BEGIN GIVEN RECORDS

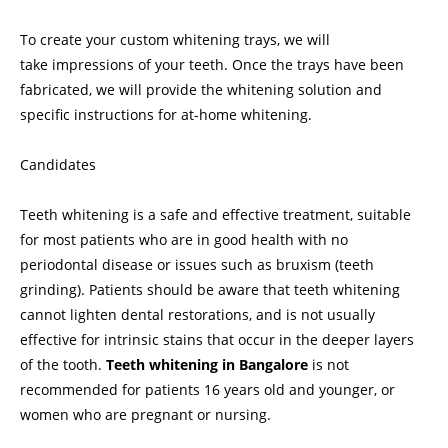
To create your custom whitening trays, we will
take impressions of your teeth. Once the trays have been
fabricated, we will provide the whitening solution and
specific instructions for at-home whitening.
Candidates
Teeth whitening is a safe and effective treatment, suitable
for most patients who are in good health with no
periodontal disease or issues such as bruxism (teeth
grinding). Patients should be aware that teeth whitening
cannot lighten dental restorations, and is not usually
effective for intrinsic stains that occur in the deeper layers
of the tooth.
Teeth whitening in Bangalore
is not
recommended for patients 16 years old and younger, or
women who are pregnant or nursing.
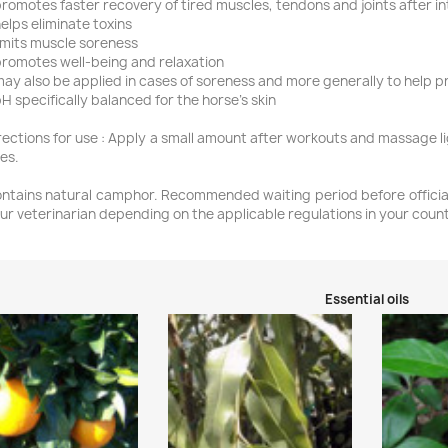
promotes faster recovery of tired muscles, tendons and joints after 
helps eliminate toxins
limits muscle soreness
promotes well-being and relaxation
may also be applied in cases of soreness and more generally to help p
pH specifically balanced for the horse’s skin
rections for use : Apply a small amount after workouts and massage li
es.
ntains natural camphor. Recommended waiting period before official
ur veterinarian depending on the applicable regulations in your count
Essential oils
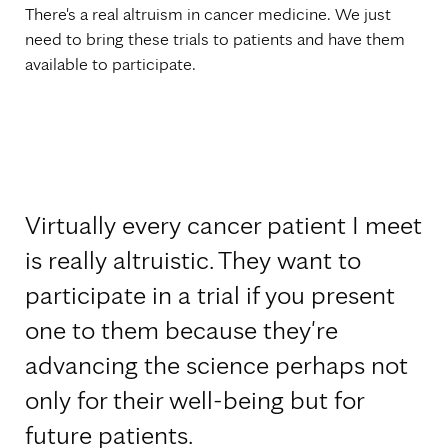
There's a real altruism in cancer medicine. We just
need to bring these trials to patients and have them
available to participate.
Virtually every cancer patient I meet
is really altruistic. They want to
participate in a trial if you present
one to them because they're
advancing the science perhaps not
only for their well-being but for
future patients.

END GIVEN RECORDS

#### GOAL OF THE EXERCISE:
The whole listing above is to be printed exactly; the pictures stay out.

#### REPLY TO THE EXERCISE:
To create your custom whitening trays, we will
take impressions of your teeth. Once the trays have been
fabricated, we will provide the whitening solution and
specific instructions for at-home whitening.
Candidates
Teeth whitening is a safe and effective treatment, suitable
for most patients who are in good health with no
periodontal disease or issues such as bruxism (teeth
grinding). Patients should be aware that teeth whitening
cannot lighten dental restorations, and is not usually
effective for intrinsic stains that occur in the deeper layers
of the tooth.
Teeth whitening in Bangalore
is not
recommended for patients 16 years old and younger, or
women who are pregnant or nursing.
promotes faster recovery of tired muscles, tendons and joints after 
helps eliminate toxins
limits muscle soreness
promotes well-being and relaxation
may also be applied in cases of soreness and more generally to help p
pH specifically balanced for the horse’s skin
rections for use : Apply a small amount after workouts and massage li
es.
ntains natural camphor. Recommended waiting period before official
ur veterinarian depending on the applicable regulations in your count
Essential oils
There's a real altruism in cancer medicine. We just
need to bring these trials to patients and have them
available to participate.
Virtually every cancer patient I meet
is really altruistic. They want to
participate in a trial if you present
one to them because they're
advancing the science perhaps not
only for their well-being but for
future patients.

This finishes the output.